At some place you might generate additional metadata, such as once created an asset you get an assetID. The extendMeta function will take this new meta and all further requests will log this assetID.
In branch out situations or in loop processing it makes sense to create a new child logger based on the current logger. Imagine you have initialized a logger and then you want to batch process Kafka events. You can create a child logger with an own metadata context based on the current logger. See image 1.

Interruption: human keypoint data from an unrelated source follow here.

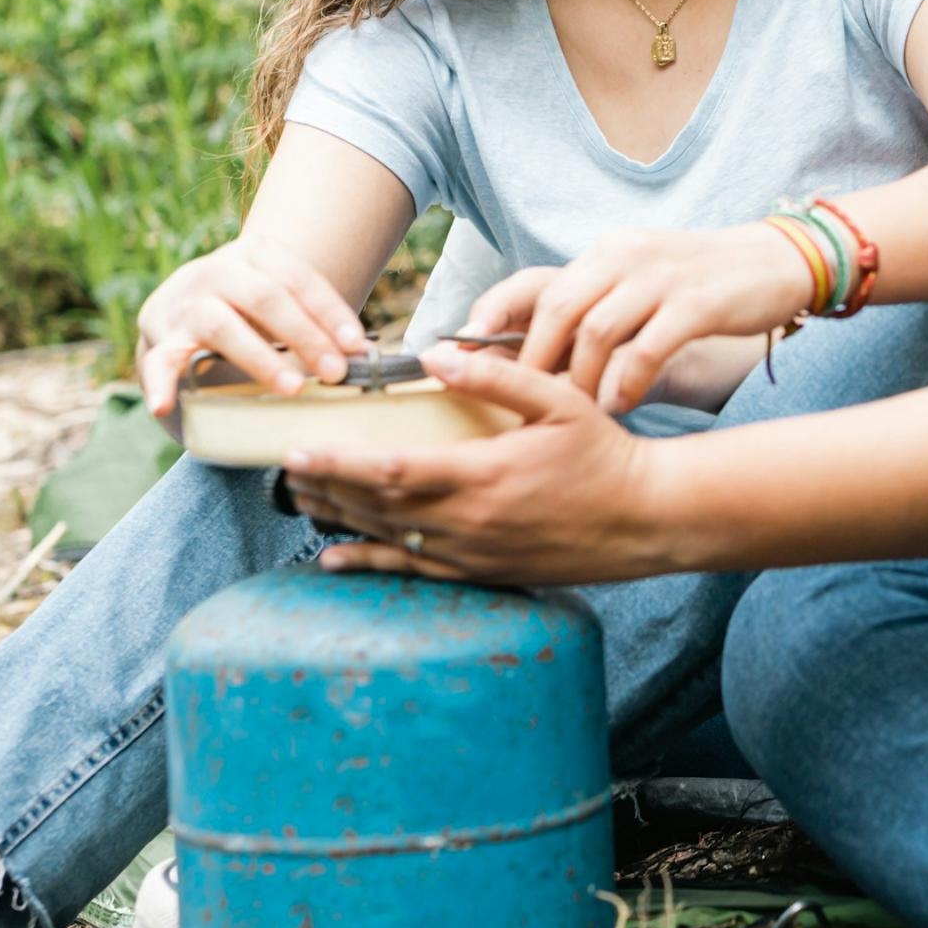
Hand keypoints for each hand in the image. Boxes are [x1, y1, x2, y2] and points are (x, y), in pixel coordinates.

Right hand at [137, 238, 369, 421]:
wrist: (182, 304)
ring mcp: (185, 304)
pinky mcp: (159, 339)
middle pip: (264, 297)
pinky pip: (159, 361)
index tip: (357, 345)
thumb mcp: (280, 302)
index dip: (330, 312)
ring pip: (220, 324)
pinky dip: (161, 383)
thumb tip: (362, 358)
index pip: (298, 279)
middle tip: (334, 371)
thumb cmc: (250, 310)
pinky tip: (164, 406)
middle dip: (304, 335)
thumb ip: (313, 323)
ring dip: (260, 358)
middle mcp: (218, 272)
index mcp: (255, 255)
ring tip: (292, 387)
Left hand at [282, 345, 667, 585]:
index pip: (392, 470)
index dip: (339, 463)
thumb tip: (438, 354)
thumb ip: (495, 378)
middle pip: (378, 507)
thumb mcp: (557, 401)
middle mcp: (470, 521)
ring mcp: (475, 553)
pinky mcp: (484, 572)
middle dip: (326, 488)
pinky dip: (370, 563)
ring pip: (389, 539)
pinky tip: (335, 557)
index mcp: (483, 475)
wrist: (645, 518)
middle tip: (283, 472)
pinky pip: (414, 572)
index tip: (298, 452)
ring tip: (298, 501)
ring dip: (339, 520)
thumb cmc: (603, 454)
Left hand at [463, 222, 816, 412]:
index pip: (533, 281)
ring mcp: (662, 278)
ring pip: (598, 330)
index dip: (493, 317)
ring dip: (580, 378)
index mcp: (605, 253)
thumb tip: (536, 361)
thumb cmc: (702, 283)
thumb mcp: (641, 282)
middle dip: (531, 361)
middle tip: (518, 404)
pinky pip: (648, 346)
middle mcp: (626, 258)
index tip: (463, 355)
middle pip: (557, 308)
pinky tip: (621, 405)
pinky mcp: (698, 302)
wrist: (778, 262)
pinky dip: (627, 380)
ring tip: (575, 412)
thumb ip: (597, 308)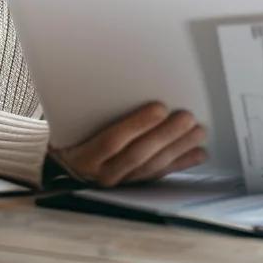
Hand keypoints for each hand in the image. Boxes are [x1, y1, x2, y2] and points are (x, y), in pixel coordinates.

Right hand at [49, 103, 206, 186]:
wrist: (64, 164)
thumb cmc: (71, 134)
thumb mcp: (72, 122)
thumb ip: (92, 109)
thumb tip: (119, 78)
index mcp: (83, 154)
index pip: (111, 141)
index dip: (137, 125)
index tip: (160, 107)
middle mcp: (101, 173)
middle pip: (137, 154)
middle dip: (165, 136)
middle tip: (188, 117)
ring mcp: (119, 181)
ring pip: (152, 166)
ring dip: (178, 149)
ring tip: (198, 132)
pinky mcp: (134, 184)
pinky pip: (159, 175)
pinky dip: (181, 164)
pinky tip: (199, 154)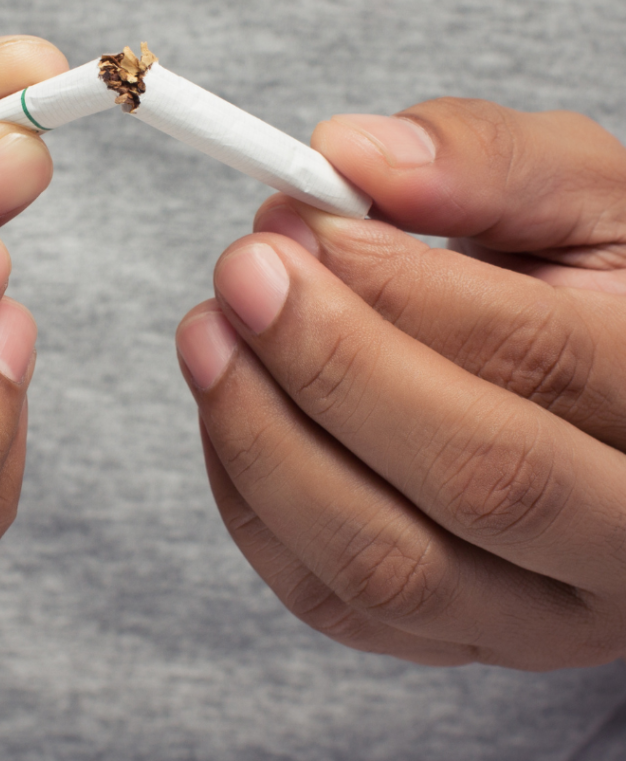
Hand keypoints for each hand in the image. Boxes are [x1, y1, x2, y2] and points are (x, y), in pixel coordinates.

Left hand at [176, 98, 625, 669]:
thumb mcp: (578, 195)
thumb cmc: (588, 285)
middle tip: (243, 272)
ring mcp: (540, 615)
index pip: (538, 353)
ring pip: (391, 566)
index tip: (302, 217)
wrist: (595, 397)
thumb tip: (351, 154)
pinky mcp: (451, 637)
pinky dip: (251, 500)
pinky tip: (225, 404)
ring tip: (208, 333)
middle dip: (330, 362)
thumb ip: (485, 160)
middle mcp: (625, 537)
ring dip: (266, 438)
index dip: (398, 281)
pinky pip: (332, 599)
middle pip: (477, 478)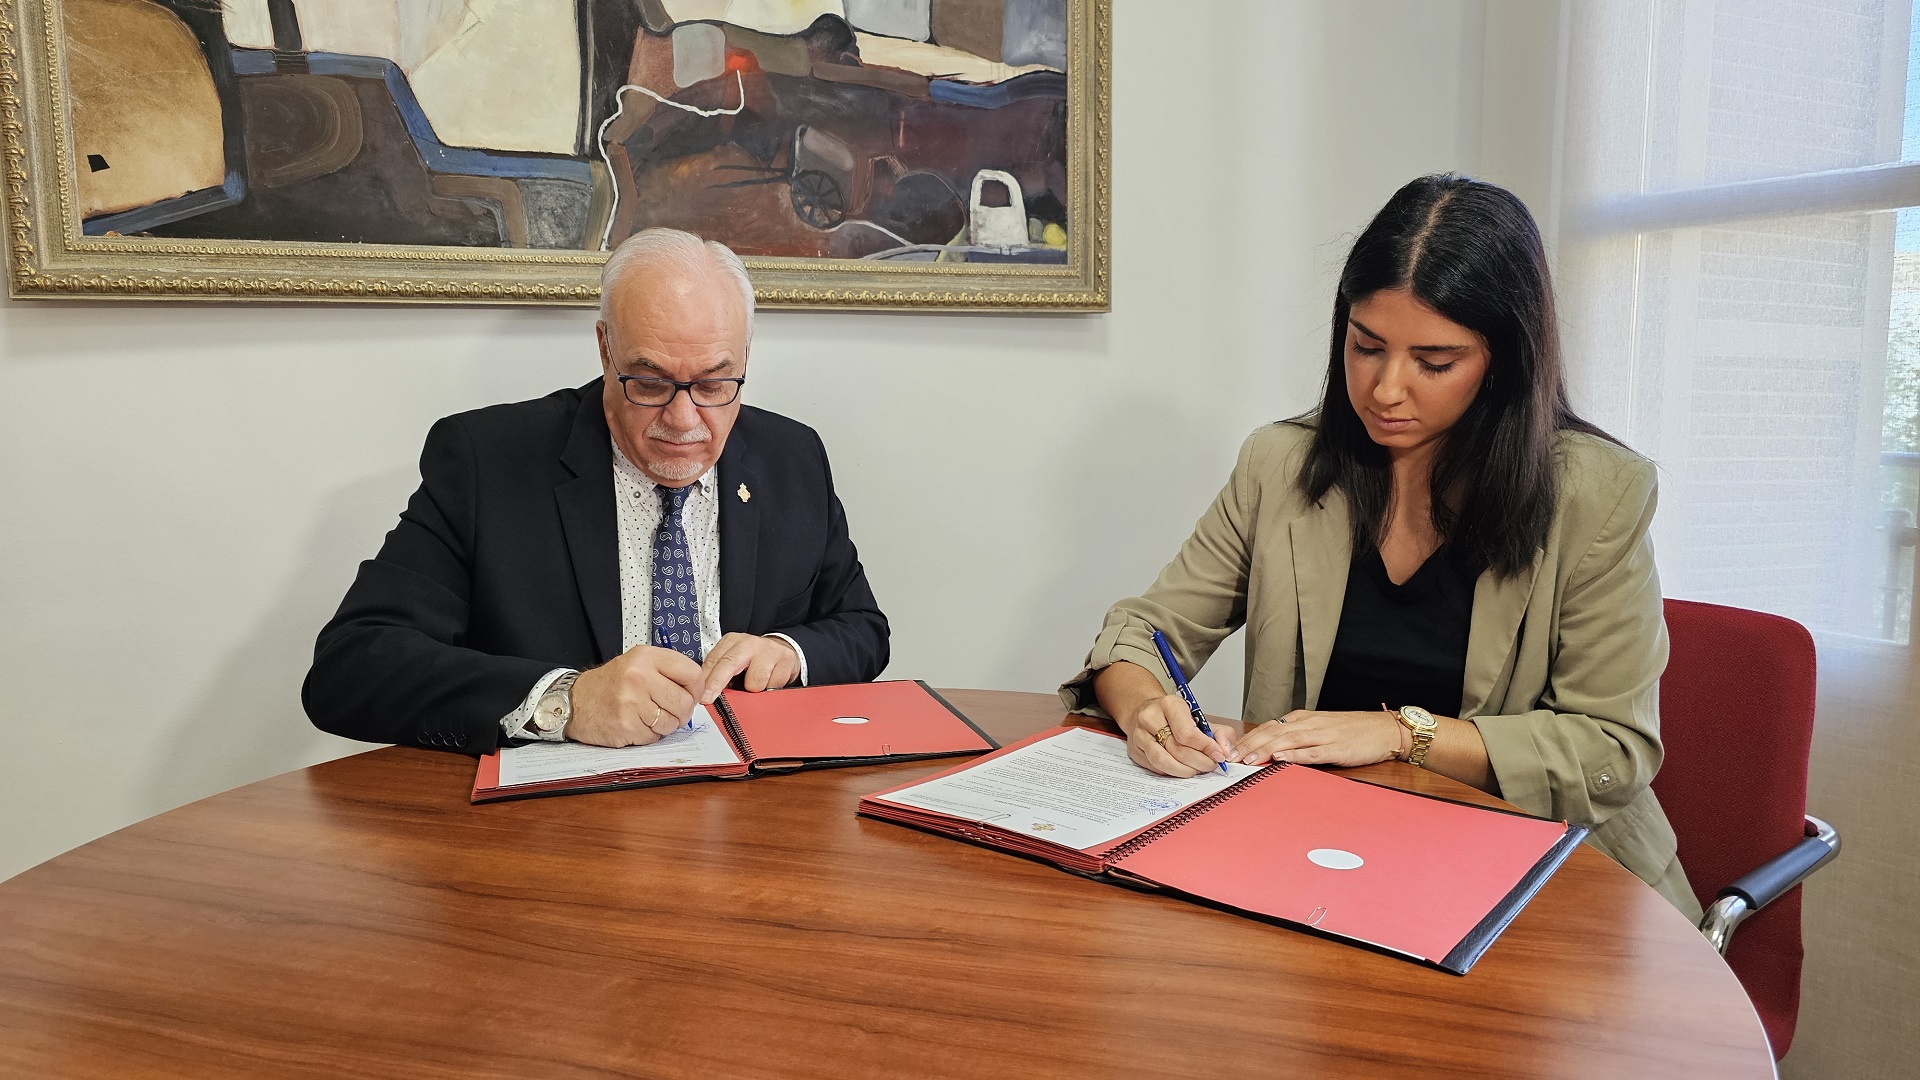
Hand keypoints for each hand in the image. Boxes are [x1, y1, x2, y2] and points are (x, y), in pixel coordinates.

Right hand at [566, 645, 703, 746]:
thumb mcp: (638, 663)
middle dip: (681, 711)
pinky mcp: (625, 725)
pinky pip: (654, 736)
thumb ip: (668, 672)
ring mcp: (631, 702)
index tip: (689, 694)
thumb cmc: (610, 684)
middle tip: (668, 710)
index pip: (693, 674)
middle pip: (684, 702)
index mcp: (646, 657)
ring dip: (665, 725)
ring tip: (648, 717)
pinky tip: (635, 724)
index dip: (696, 689)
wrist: (574, 702)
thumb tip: (699, 691)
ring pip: (672, 722)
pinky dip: (649, 735)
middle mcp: (639, 676)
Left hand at [698, 633, 799, 702]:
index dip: (706, 681)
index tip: (701, 696)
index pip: (714, 660)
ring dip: (754, 689)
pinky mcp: (786, 658)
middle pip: (729, 664)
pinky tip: (771, 681)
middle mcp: (749, 642)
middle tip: (709, 699)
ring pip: (755, 681)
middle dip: (717, 684)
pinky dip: (770, 689)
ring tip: (757, 684)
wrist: (782, 653)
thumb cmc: (754, 661)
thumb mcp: (735, 662)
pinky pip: (773, 685)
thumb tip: (707, 694)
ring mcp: (768, 649)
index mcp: (732, 641)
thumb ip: (720, 674)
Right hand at [1122, 693, 1235, 777]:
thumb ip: (1220, 732)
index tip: (1218, 755)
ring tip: (1196, 769)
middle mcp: (1150, 718)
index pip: (1188, 733)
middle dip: (1199, 762)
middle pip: (1177, 750)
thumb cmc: (1175, 716)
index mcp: (1169, 705)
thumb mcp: (1200, 717)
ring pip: (1163, 762)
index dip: (1206, 748)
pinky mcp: (1135, 750)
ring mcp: (1139, 735)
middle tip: (1210, 765)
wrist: (1146, 711)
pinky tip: (1182, 768)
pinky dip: (1172, 772)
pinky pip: (1155, 768)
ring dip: (1185, 771)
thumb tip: (1226, 751)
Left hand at [1231, 710, 1404, 766]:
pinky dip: (1295, 755)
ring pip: (1288, 741)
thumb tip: (1272, 750)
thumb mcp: (1321, 728)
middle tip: (1230, 757)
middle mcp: (1310, 724)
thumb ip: (1298, 737)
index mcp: (1303, 719)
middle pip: (1273, 732)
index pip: (1269, 727)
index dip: (1248, 738)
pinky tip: (1282, 759)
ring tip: (1248, 759)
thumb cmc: (1353, 731)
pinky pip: (1312, 751)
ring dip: (1266, 750)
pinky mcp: (1337, 748)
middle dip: (1249, 745)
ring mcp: (1323, 735)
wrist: (1384, 729)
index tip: (1229, 750)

Where do I create my logger?
Generally you will create it in the outermost layer. In our case we have written a decorator which wraps the lambda call, initializes the logger with basic metadata and catches unhandled exceptions. So every exception keeps the common metadata. The logger is handed over to each inner layers of the function. In case of Kotlin/Java you could use a the logger factory to inject a logger for your context. In the example below you see how the logger gets more specific over time. Imagine you are handling Kafka records. For each record you are processing you create a new child logger setting common metadata such as an asset Id. Any unhandled exception will be processed in the log decorator and you still keep the basic log context of the topmost logger such as correlation id which helps to allocate the context for a logged exception (e.g. give me all log statements related to this error message).
Catch up
In this post we have compared structured logging with 'console.log'. If you are using a cloud environment connected to your observability environment, your functions are small and correlation of log messages is not a requirement, 'console.log' might suffice. In more complex scenarios, where you write multiple messages per second and log messages are correlated as they span multiple workflow steps, structured logging is a better option.
Using this approach we were able to span an end 2 end dashboard over multiple independent services and applications in our value stream to visualize most important steps an entity will go through.